Он сделал жест рукой, и два омоновца схватили девушек и бросили на кровать, пнув раскладушку к стене. Вели они себя с ними грубо, как с вещью, успев облапать каждую. Маша и Полина громко заревели, пытаясь отбиваться от грубых рук, боясь, что их сейчас изнасилуют. И их специально провоцировали на этот страх, хватали за ноги и грудь, громко хохоча и перерывая комнату, выбрасывая на пол все найденные вещи, заталкивая в коробки ноутбук, телефоны, все бумаги, что смогли найти, тетради, сбрасывая с полок книги, листая, разрывая их, будто бы в книгах можно было что-то спрятать, что-то очень важное, страшную угрозу для государства.

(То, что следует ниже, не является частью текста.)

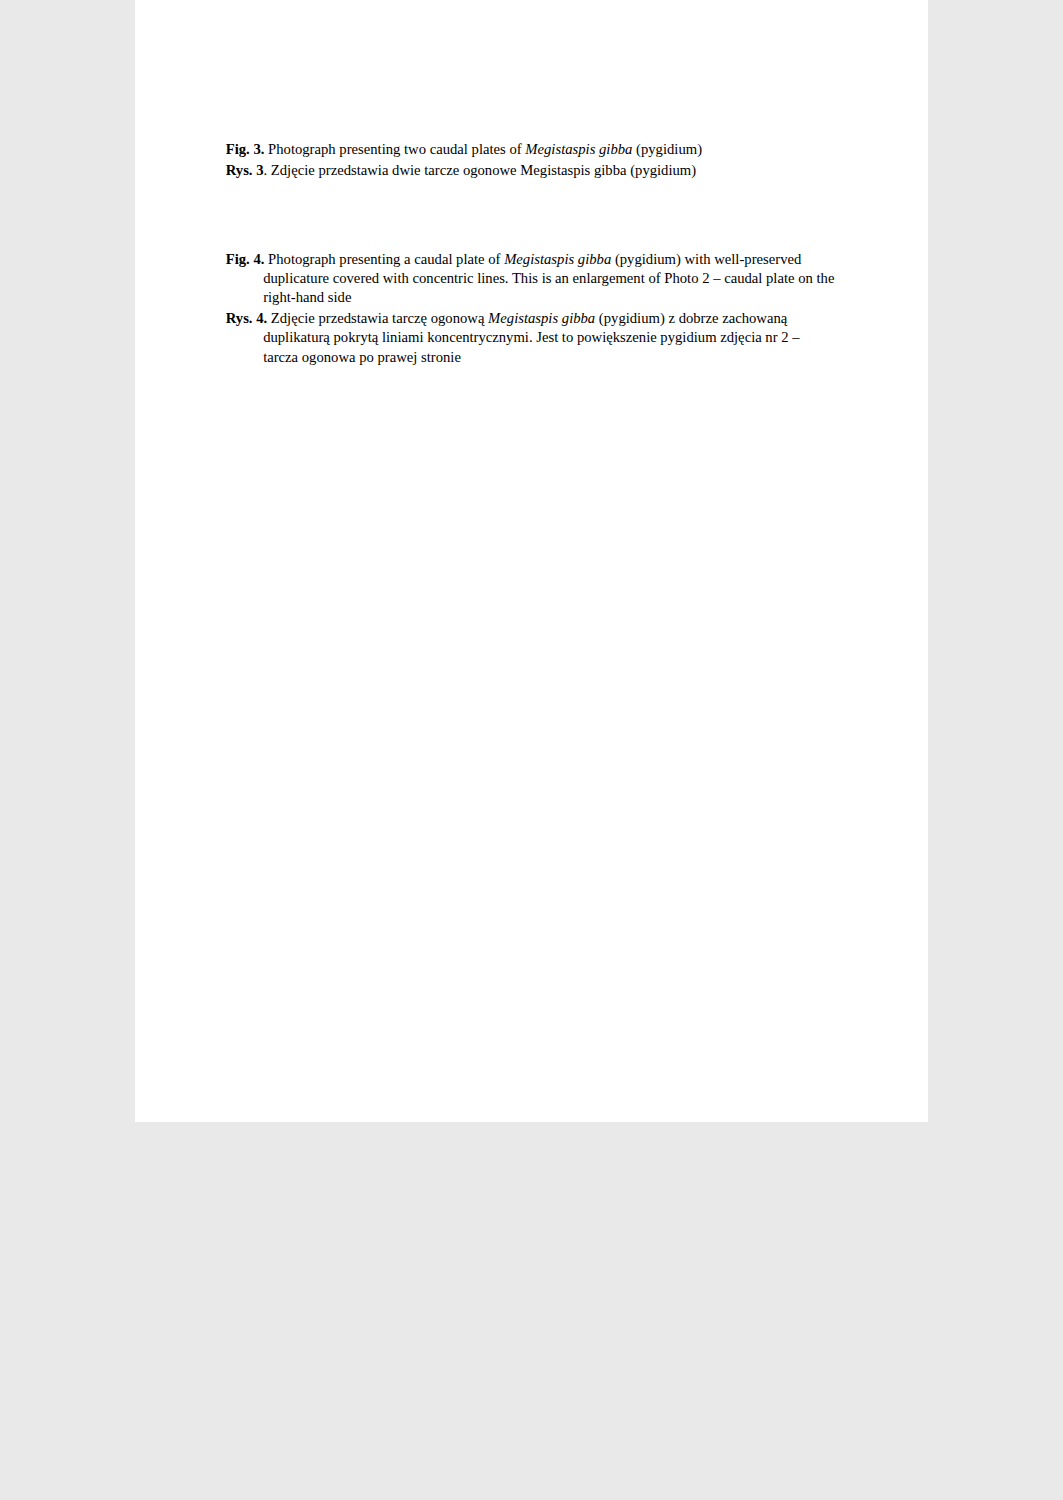Fig. 3. Photograph presenting two caudal plates of Megistaspis gibba (pygidium) Rys. 3. Zdjęcie przedstawia dwie tarcze ogonowe Megistaspis gibba (pygidium)
Fig. 4. Photograph presenting a caudal plate of Megistaspis gibba (pygidium) with well-preserved duplicature covered with concentric lines. This is an enlargement of Photo 2 – caudal plate on the right-hand side Rys. 4. Zdjęcie przedstawia tarczę ogonową Megistaspis gibba (pygidium) z dobrze zachowaną duplikaturą pokrytą liniami koncentrycznymi. Jest to powiększenie pygidium zdjęcia nr 2 – tarcza ogonowa po prawej stronie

В прихожей лежал отец Полины без сознания, избитый, еле дыша. Рядом с ним лежала мать Полины, захлебываясь от рыдания, но находя в себе силы просить девочек не сопротивляться. Ее голос, единственный живой в этом аду, удерживал Машу и Полину от того, чтобы не броситься к окну и спрыгнуть вниз с двенадцатого этажа. Они уже решили, что так сделают, если их начнут насиловать этими палками, которыми им постоянно вращали перед лицом, недвусмысленно показывая, куда и как им их сейчас вставят.
Второй мужчина в штатском нашел письмо Полины и стал читать его вслух, громко, нарочно давя на жалось. Полина дернулась, закричала, желая отобрать у него письмо, Маше с трудом удалось ее удержать, дубинки были уже наготове, руки чесались - это было видно по озверевшим мордам, гоготавшим над искренностью молодой девушки.
Солнечный луч замер в воздухе, играя встревоженными пылинками, подбрасывая и перебирая их невидимой рукой. Денис понял, что уже полчаса сидит без движения и наблюдает за этой игрой теплого воздуха и солнца. Возвращаться к чтению почты фонда "Снежинки" не хотелось, глаза болели от однообразия претензий и угроз, написанных часто неумелой рукой праведника. Но делать нечего, кто-то должен был все это просматривать и отвечать, если это требовалось. Чаще всего Денис отмечал подобные письма, сохраняя до "лучших" времен в отдельную папку. Очень сложно было разделять основную работу и эту общественную деятельность. Денис одергивал себя, не желая пользоваться служебным положением, чтобы получить досье на ту или иную религиозную организацию или гражданина. Для себя он считал это неприемлемым, но Наташа и Петр Ильич были другого мнения, не разубеждая его, но и не поддерживая в этой ненужной никому честности.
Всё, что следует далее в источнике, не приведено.